* begin Extract *
In a sense, he never has.

***

Caleb could not have known it at the time, not as a 4-year-old, but he had lucked into having a remarkable young man as his hero.

Baseball had long been an integral part of life for the Pontiff family.

Wally Sr. had enjoyed a short time in professional ball, pitching as a minor leaguer, and he later coached for nine years at Archbishop Rummel High in Metairie.

The first of three children, Wally Jr. got an early introduction to his dad’s favorite sport and quickly took it on as his own. As a third-grader, he chose professional baseball player Cal Ripken Jr. as his subject for a biography assignment — even dressing as the longtime Baltimore Orioles star for his oral report.

Baseball was not everything, though. Wally Sr. constantly stressed that life should be built around three priorities — what he called his three F’s: faith, family, and friends.

Faith, specifically his Catholic upbringing, became a major focal point for Wally Jr. He was an altar boy for five years. Later, as a student at Jesuit High in New Orleans, he usually got to school early for an optional Mass before classes started.

Studying was important, too. Granted, Wally’s .429 high school batting average was the statistic that garnered the most public attention, making him an all-state baseball player. Equally outstanding, though, was the overall measure of his classroom performance: a 4.2 grade-point average.

Wally graduated summa cum laude from Jesuit and received the school’s 1999 President’s Award for Spiritual Leadership. People could not say enough good things about him. Wally was humble. He was kind. His smile and energy lit a path for others.

Things were much the same when Wally got to LSU. He wrote Bible verses on the inside of his baseball cap. He continued to excel as a student. As a hard-working, always appreciative member of the baseball team, he quickly became both a fan favorite and a go-to guy for local media folks.

As a freshman, Wally hit a sizzling .615 (8 for 13) in the 2000 SEC tournament and was named Most Outstanding Player after blasting a decisive grand slam in the championship game. Overall that year, Wally hit .347 for the team that won Bertman’s fifth and final national championship at LSU.

In 2001, Wally again hit .347 — and this time he was named first-team All-SEC for the whole of the season.

On and off the field, the young man who once dressed as Cal Ripken was clearly chasing some greatness of his own.

***

Baseball was big in the Gilbert family, too.

It started with Caleb’s paternal grandfather, Bill Gilbert, a chemical engineer who spent most of his career with Exxon and much of his free time following professional ball.
* end Extract *
* begin Data block *
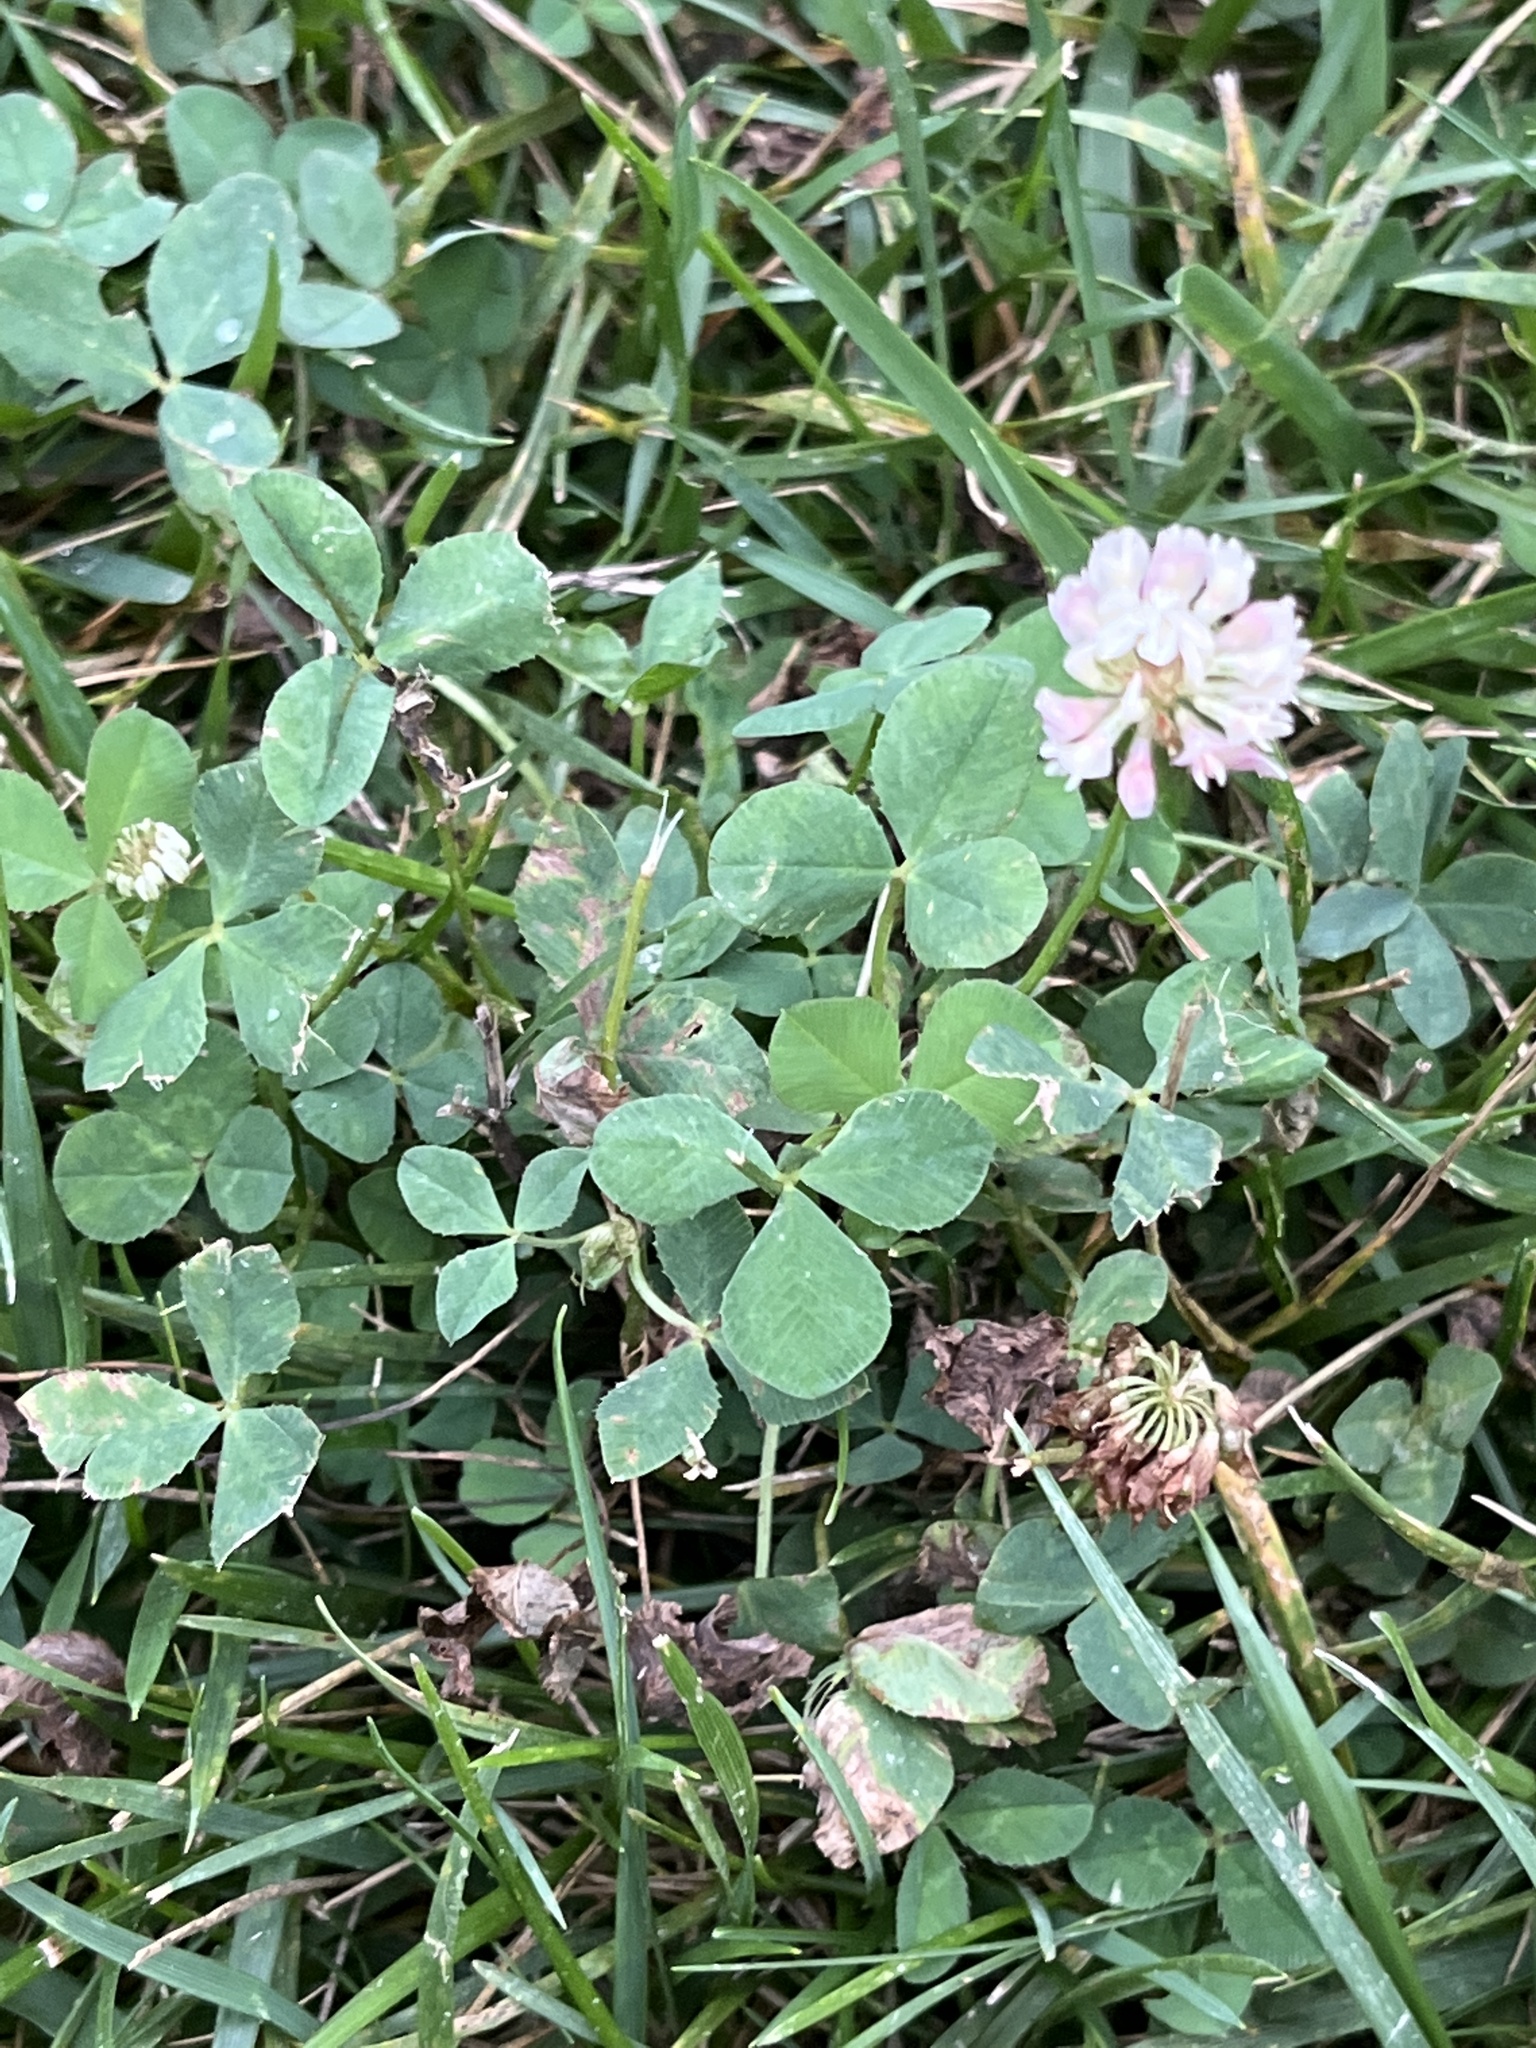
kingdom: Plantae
* end Data block *
Objectives →
**A.** Answer these questions from the passage about Wally Pontiff Jr.:
(i) For how many years did Wally Sr. coach at Archbishop Rummel High?
(ii) What grade-point average did Wally earn in high school?
(iii) What did Wally hit in the 2000 SEC tournament?
**B.** Pick up the passage about Wally Pontiff Jr. and the Gilbert family after its last sentence and keep it going.
The listing has nothing to do with the text.

Set of answers →
**A.**
(i) Nine years.
(ii) A 4.2 grade-point average.
(iii) He hit .615 (8 for 13).

**B.**
Bill did not follow only as a fan. He also wrote about baseball; catalogued statistics as a member of the Society for American Baseball Research; and ultimately parlayed his passion into side work, helping the Houston Astros front office prepare for arbitration hearings when contract negotiations with players went that route.

Of course, no such business details mattered to young Caleb. All he needed to know was that his “PopPop” loved baseball and was always eager to share that love with him.

LSU pitcher Caleb Gilbert

LSU pitcher Caleb Gilbert has been a fan of the late Wally Pontiff since his youth. ... Photo provided by PAUL GILBERT

Whenever Caleb and family visited his grandparents in Baytown, Texas, baseball quickly became a primary focus. Caleb routinely rushed straight to the garage and pulled out his grandfather’s equipment — bats, balls, gloves, even bases — for a “game” in the yard.

“Hitting is what he always wanted to do,” recalls Bill Gilbert, now 82. “It was obvious he enjoyed the game, and he really understood it for a kid his age.”

Once indoors, Caleb would happily take a break for a slice of his grandmother’s sweet potato pie. Then it was often right back to his favorite sport — Caleb and his grandfather settling on the living-room floor and playing an old-school board game called All-Star Baseball.

“He was always completely into it,” Bill Gilbert says of his grandson.

And so baseball became a comfortable glue of their bond. As Caleb now says of his PopPop: “He loves baseball more than anyone I’ve ever met.”

***

Bill Gilbert’s attachment to the Astros meant that Caleb also became a fan of the team, and one of its biggest stars, first baseman Jeff Bagwell, became his first sports hero. Little Caleb began his T-ball career wearing Bagwell’s uniform No. 5.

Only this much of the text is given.